**** Selected excerpt

This week we had strong attendance numbers.  There were 36 members along with in attendance, plus four guests and several late walk-ins who came to hear our speaker.  This week’s formal guests included Greg Nelson, a prospective member and guest of John Thomas.  Also our speaker, Dave Abell, had three guests – Elaine McCaffrey, an attorney from Glenview, Toby Nicholson, retired New Trier dance and theater teacher and active producer of shows of community theater from Winnetka, and John Rea, an economist from Evanston.  All three are involved with the North Shore Chapter of the Hearing Loss Association of America.  Mike D’Onofrio represented the Village of Winnetka staff.

********
**** Records shown

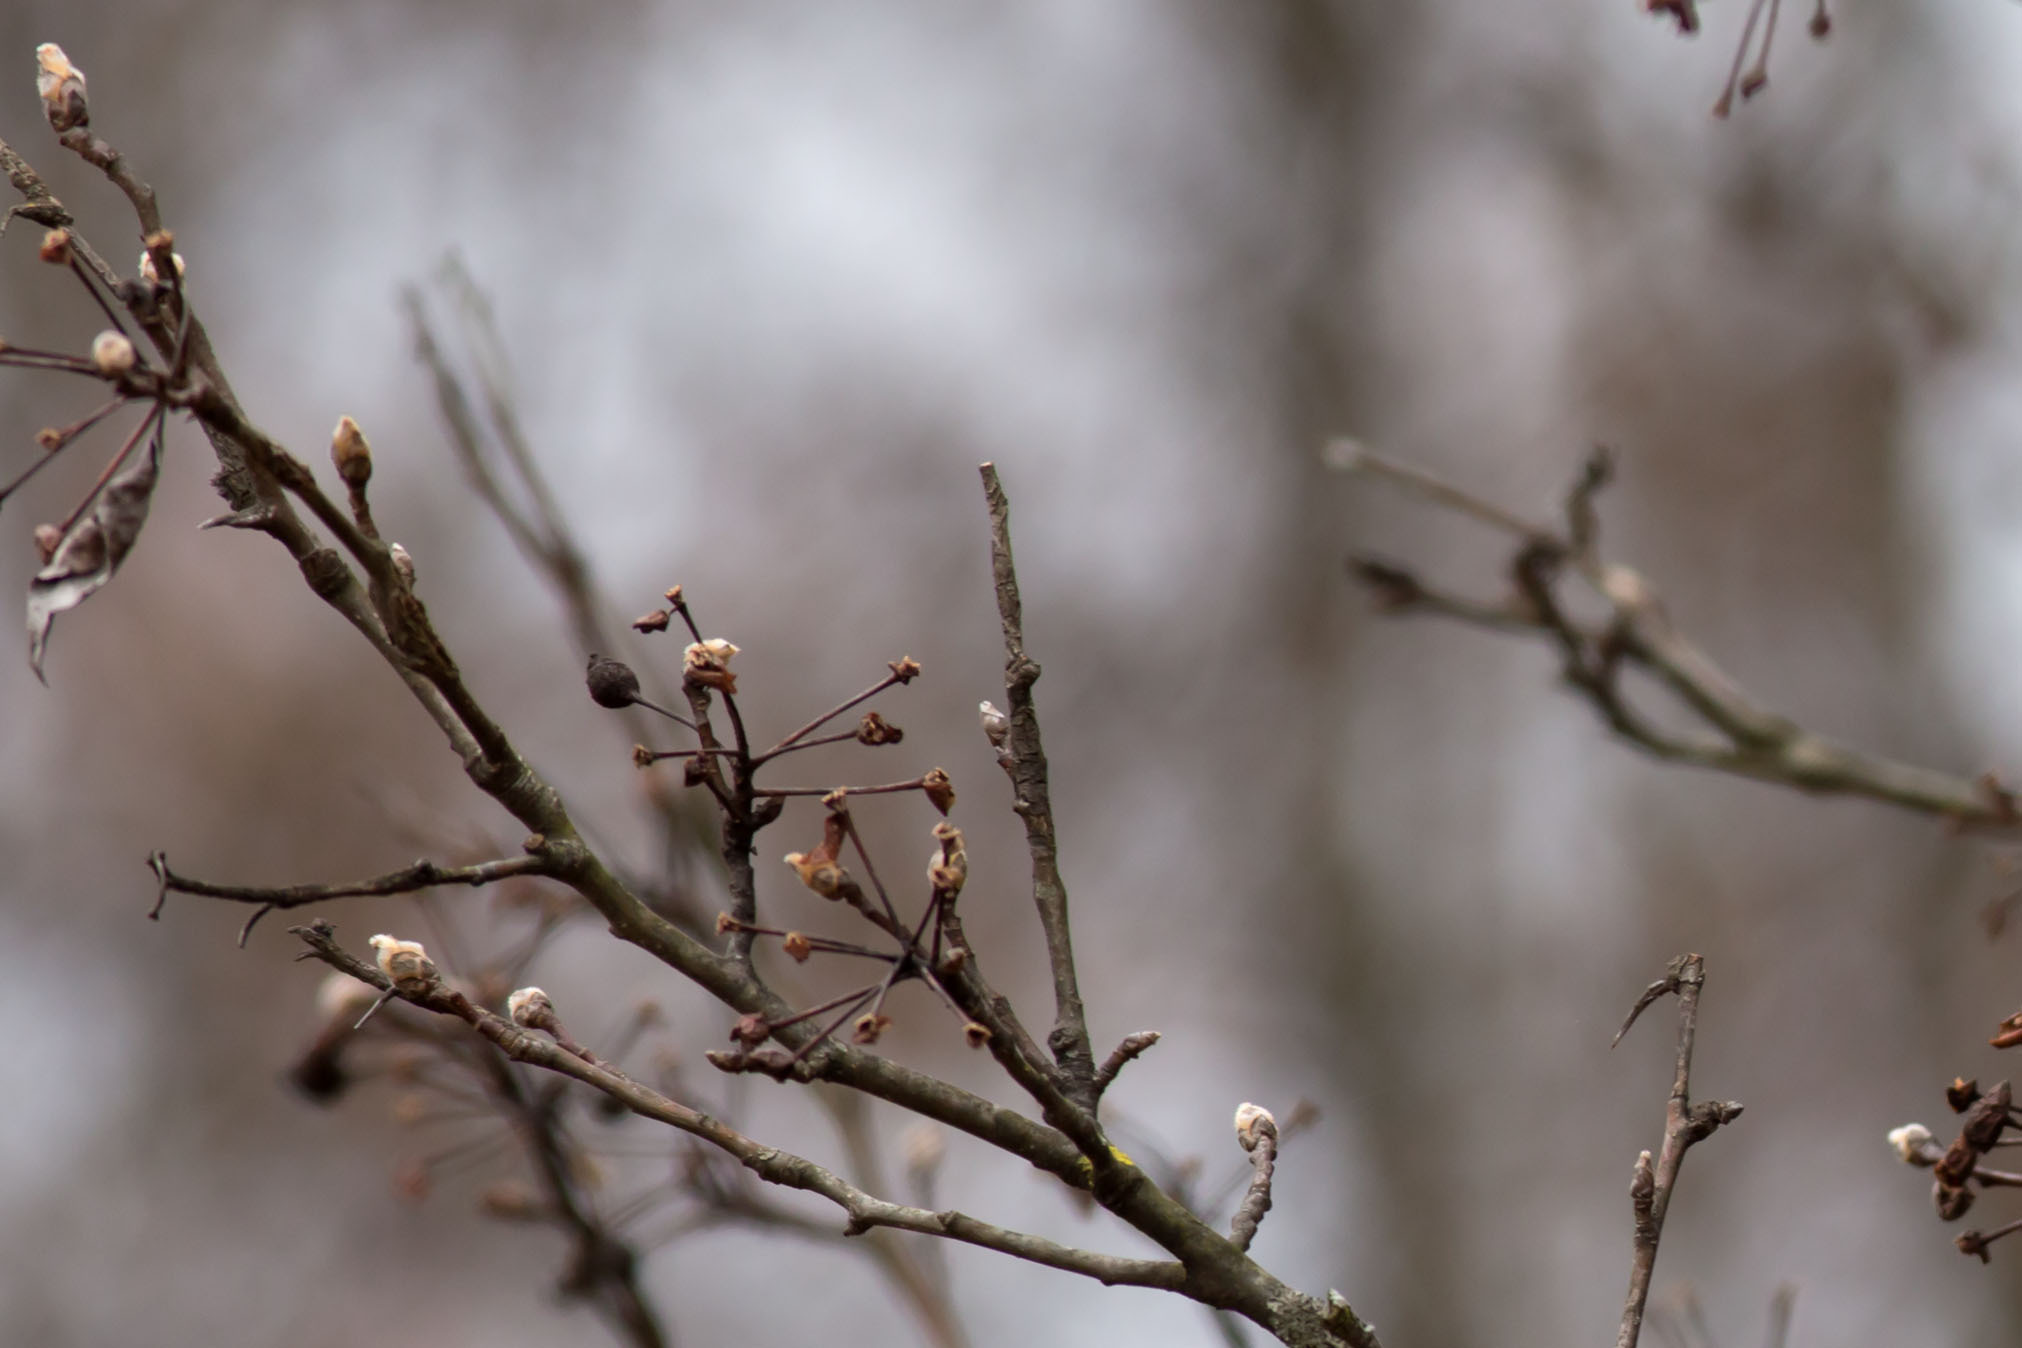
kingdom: Plantae
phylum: Tracheophyta
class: Magnoliopsida
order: Rosales
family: Rosaceae
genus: Pyrus
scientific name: Pyrus calleryana
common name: Callery pear
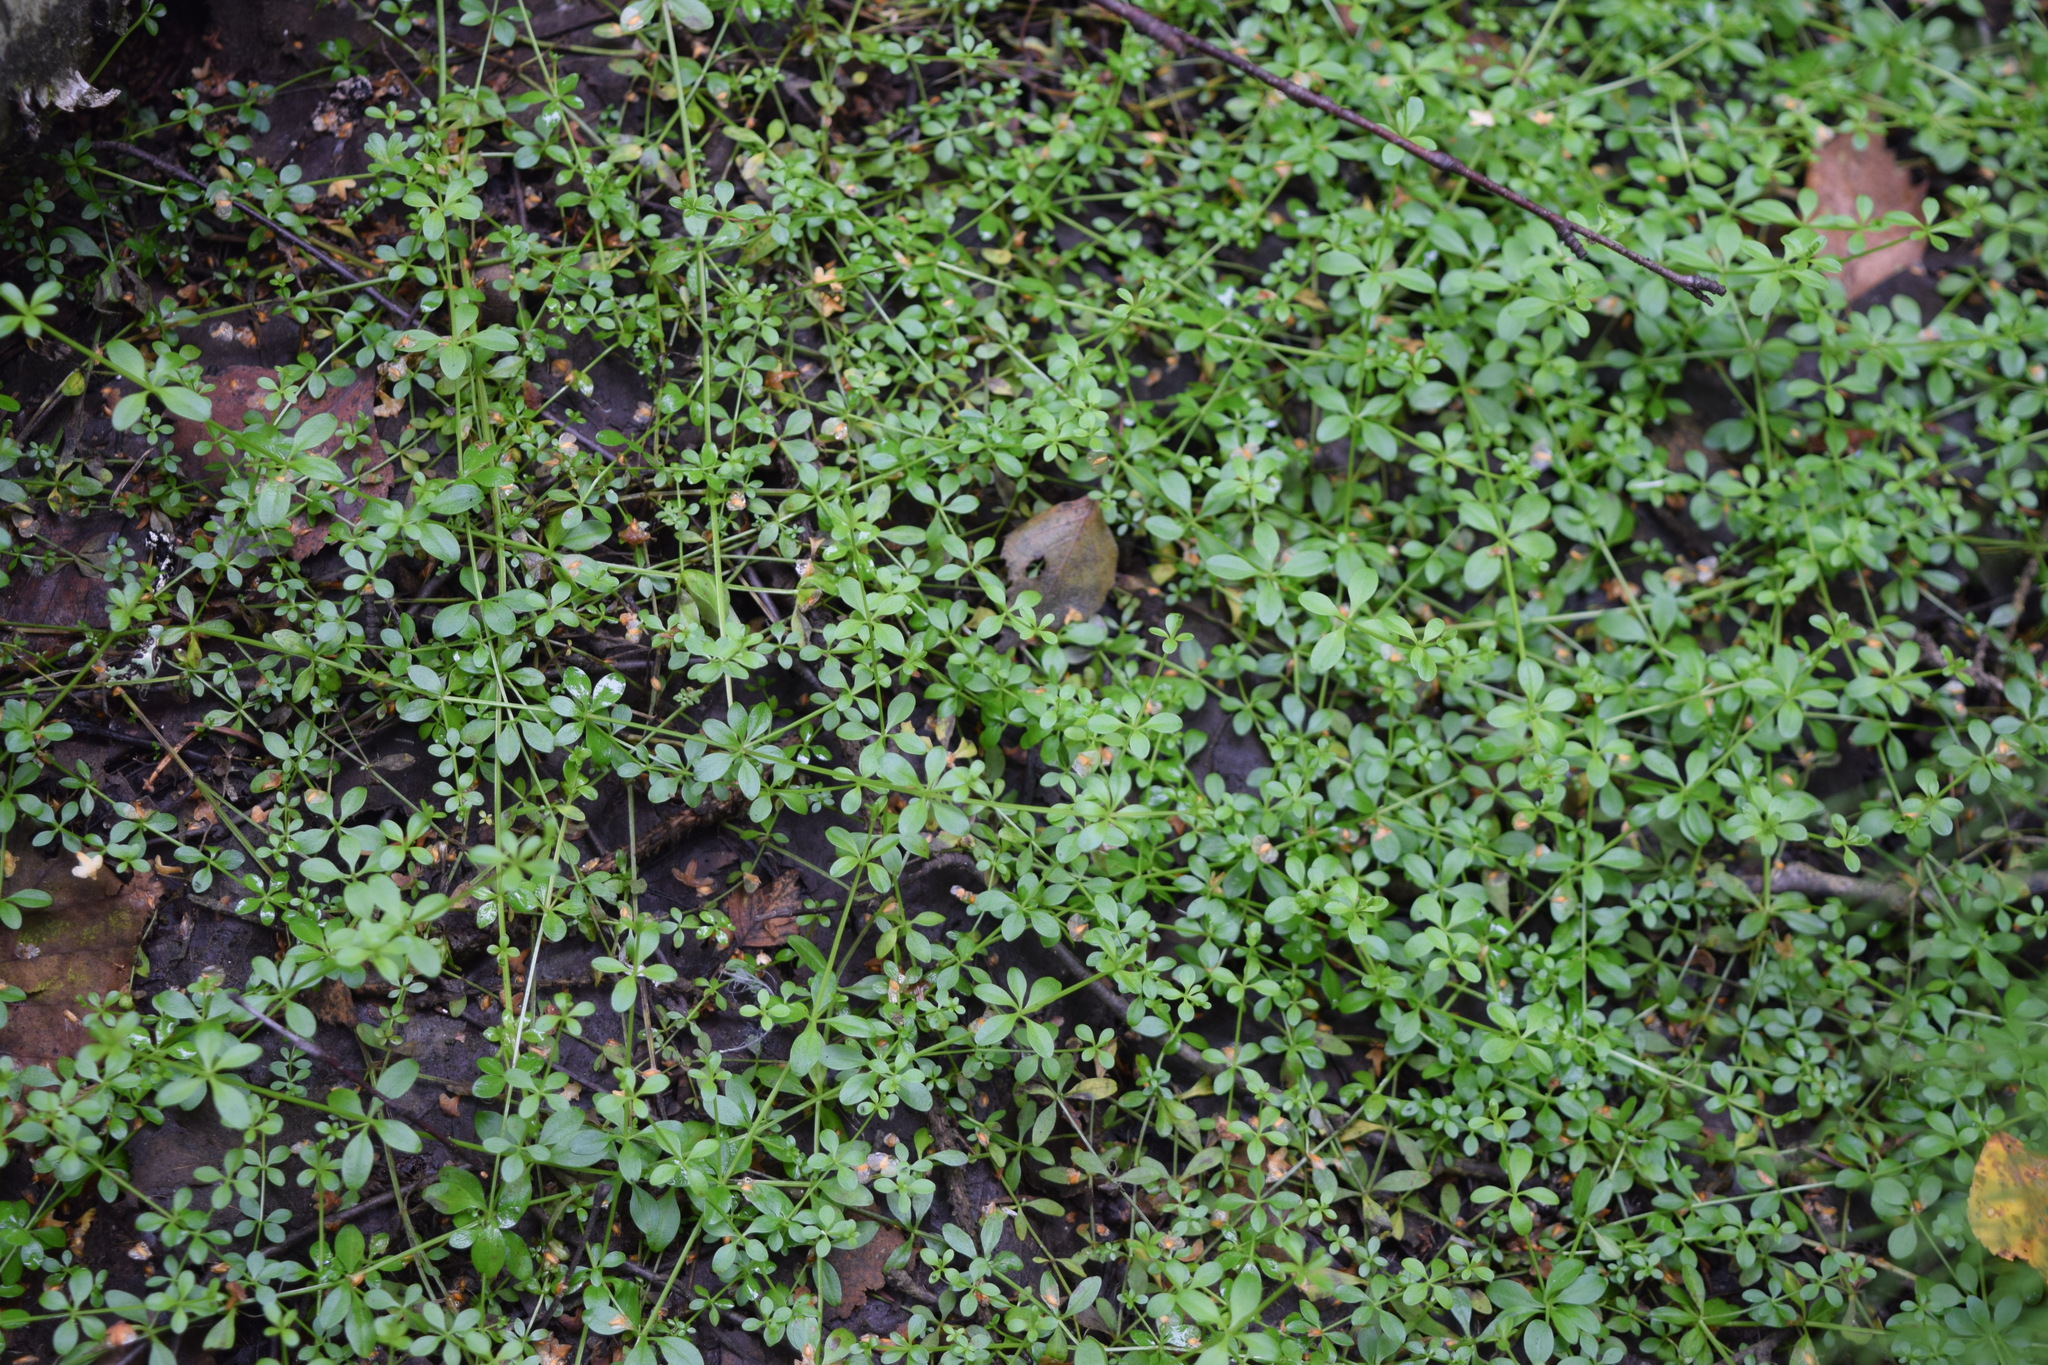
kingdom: Plantae
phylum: Tracheophyta
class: Magnoliopsida
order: Gentianales
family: Rubiaceae
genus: Galium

********

Exercise instructions -
A. From the meeting report, copy the part that opens with the words "This week we" and closes with "of Winnetka staff.".
B. In the meeting report, who represented the Village of Winnetka staff?
C. Pick up the report on the week's meeting attendance from where it stops and keep writing.

Set of answers -
A.
This week we had strong attendance numbers.  There were 36 members along with in attendance, plus four guests and several late walk-ins who came to hear our speaker.  This week’s formal guests included Greg Nelson, a prospective member and guest of John Thomas.  Also our speaker, Dave Abell, had three guests – Elaine McCaffrey, an attorney from Glenview, Toby Nicholson, retired New Trier dance and theater teacher and active producer of shows of community theater from Winnetka, and John Rea, an economist from Evanston.  All three are involved with the North Shore Chapter of the Hearing Loss Association of America.  Mike D’Onofrio represented the Village of Winnetka staff.

B. Mike D’Onofrio

C.
ANNOUNCEMENTS:  It was announced, and well received, that Bernie Michna would be our President Nominee and will be set to serve in 2018-19.  --  Last week’s food harvesting event for the Glencoe Garden Club was very successful.  The products of the harvest were taken to some area food pantries and soup kitchens.  --  Please note that next week’s meeting will be held in Room 204 (second floor) of the Community House.  --  Rich Lalley announced that Operation Warm would begin its drive to raise funds to supply new winter coats to kids in need.  This is one of our club’s annual projects.  --   Pat O’Day invited members to attend a fundraiser for the One World Medical Foundation which supports research on PTSD out of the The Captain James A. Lovell Federal Health Care Center in North Chicago.  The event will be held in Chicago on Oct. 16 and involves a display of 300 classic cars (the Klairmont Kollection).  --  John Thomas sought support from the members to sign his petition to run for one of the Trustee positions for New Trier Township government.
 
We celebrated the birthdays of Brooke Peppy and John Stone this week.
 
Happy Buck$ were contributed by Sam Badger in honor of the upcoming reunion for his 1952 “Suicide Charlie” squad from the Korean War.  Tony Kambich contributed in honor of Sam’s military service.  Ned Meisner and Pat O’Day also indicated they were happy with financial donations.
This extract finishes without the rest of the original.